Charlotte Endemann an ihren Mann Harald, 12. Dezember 1940
den 12.12.40
Liebster Harald!
Wenn ich mir jetzt nicht einfach die Zeit nehme, um Dir zu schreiben, gibt es heute überhaupt keinen Brief, und das will ich Dir doch nicht antun. Es ist doch verflixt viel Arbeit in solch großem Haus mit so vielen kleinen Kindern. Und man arbeitet und arbeitet und sieht eigentlich doch keinen Erfolg. Wir haben heute mit dem Weihnachtshausputz angefangen. Dazu backe ich heute wieder Plätzchen, und enorm viele Wollsachen mussten gewaschen werden. Draußen regnet es, was das Zeug hält, schon den ganzen Tag, und die Kinder sind dementsprechend wild. Man muss schon in einem Haus mit so vielen Kindern manchmal fünf gerade sein lassen, um sich sein Selbst zu erhalten. Sonst wird es ganz von der Arbeit begraben, und man ist nur eine bessere Putzfrau. Aber die weihnachtliche Putzerei mit Anneliese erinnert sehr an meine Kindheit und Tante Grete. Sie ist unermüdlich und dabei von der richtigen, guten Stimmung, die keine Nervosität aufkommen lässt, auch wenn alle fünf dabei herumwimmeln.
Heute wirst Du ja wohl meinen Brief mit der Wielschen Anforderung erhalten haben. Hoffentlich hat er Erfolg, und der Kommandeur hat den seinen wohl auch schon. Und wenn Du kommst, machen wir auch den Antrag auf die Kinderbeihilfe fertig. Sie hat sich zum 1. Januar verändert. Man bekommt sie vom dritten Kind ab, also für uns 30,- Mk., und es ist keine Einkommens- und Höchstgrenze dabei festgesetzt. Das wäre doch fein. Mit 30.- Mk. kann ich schon allerhand anfangen für die Kinder. Und hast Du von dem neuen Steuergesetz gelesen für diejenigen, die in den Osten ziehen? Von der Einkommensteuer ist man demnach für die ersten Jahre ganz befreit und die anderen Steuern werden auf die Hälfte herabgesetzt. Auf diese Weise will man eine gute Kapitalbildung im Osten ermöglichen.
Morgen packen wir nun auch das Paket für Schultzens. Ich habe bei Holstein und Düren da-mals ein reizendes Kristallkännchen in modernem Schliff für Rum oder Arrak gekauft. Dann braucht man auf einen zierlichen Teetisch nicht die grosse Flasche zu stellen. Und dann bekommen sie ein Buch und Jochen ein hübsches Tintenfass in Schwarzwälderarbeit.

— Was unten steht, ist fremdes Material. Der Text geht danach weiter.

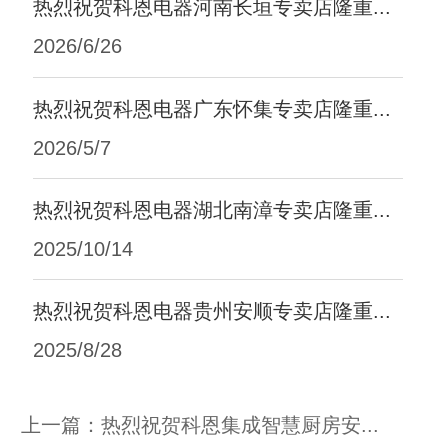
热烈祝贺科恩电器河南长垣专卖店隆重...
2026/6/26
热烈祝贺科恩电器广东怀集专卖店隆重...
2026/5/7
热烈祝贺科恩电器湖北南漳专卖店隆重...
2025/10/14
热烈祝贺科恩电器贵州安顺专卖店隆重...
2025/8/28
上一篇：
热烈祝贺科恩集成智慧厨房安...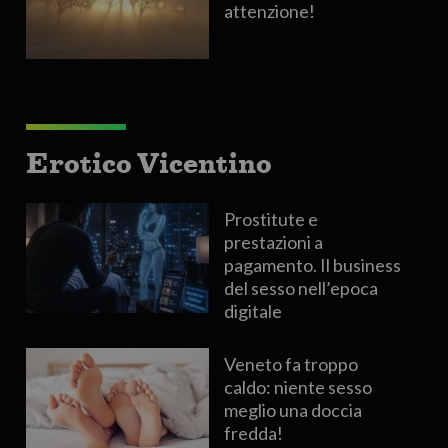
attenzione!
Erotico Vicentino
Prostitute e
prestazioni a
pagamento. Il business
del sesso nell’epoca
digitale
Veneto fa troppo
caldo: niente sesso
meglio una doccia
fredda!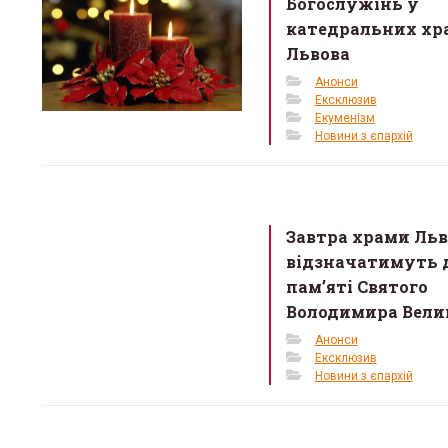
o
Богослужінь у
k
катедральних хр
Львова
Анонси
Ексклюзив
Екуменізм
Новини з єпархій
Завтра храми Льв
відзначатимуть 
пам’яті Святого
О. Ром
Володимира Вели
запрошу
Анонси
львівсь
Ексклюзив
Новини з єпархій
13 Березня 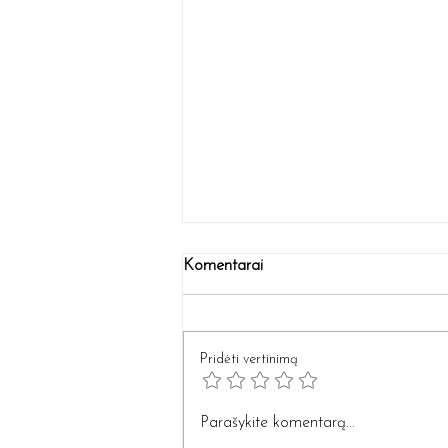
Komentarai
Pridėti vertinimą
Kaukė, kurią norėsite naudoti
Parašykite komentarą...
kasnakt !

Ursel hat sich neben mich gesetzt und stört ganz entsetzlich. Sie redet wie ein Buch und geht mit ihren nichtsnutzigen Fingerchen an alles. In der Küche nimmt Omi Endemann eine Ente aus, die heute von Tante Lina geschickt wurde. Aufheben bis Weihnachten können wir sie nicht. Sie wird am Sonntag gegessen...... Jetzt stehen sie zu dritt um mich, zanken sich, und eine Riesenbrüllerei ist entstanden. Auf diese Weise wird der Brief dann nicht sehr lang und auch nicht sehr schön
Ursel hat eine Hängenase…. Gottseidank Anneliese hat sie raustransportiert, Helga geht mit Tulita jetzt grünes Garn kauf, Heidi ist in die Küche gewandert und sieht mit Klaus zusammen dem Ausnehmen der armen Ente zu. Für einige Zeit ist also wieder Frieden.
Ich warte genauso auf Post wie Du auf deine. Morgens warte ich auf den Briefträger, oder vielmehr die Briefträgerin, und nachmittags stelle ich mich ans Erkerfenster und gucke auch, bis sie kommt. Viele, viele Küsse,
Deine Lotti
Ich weiß heute nicht viel Neues, aber Du sollst Deinen Brief haben.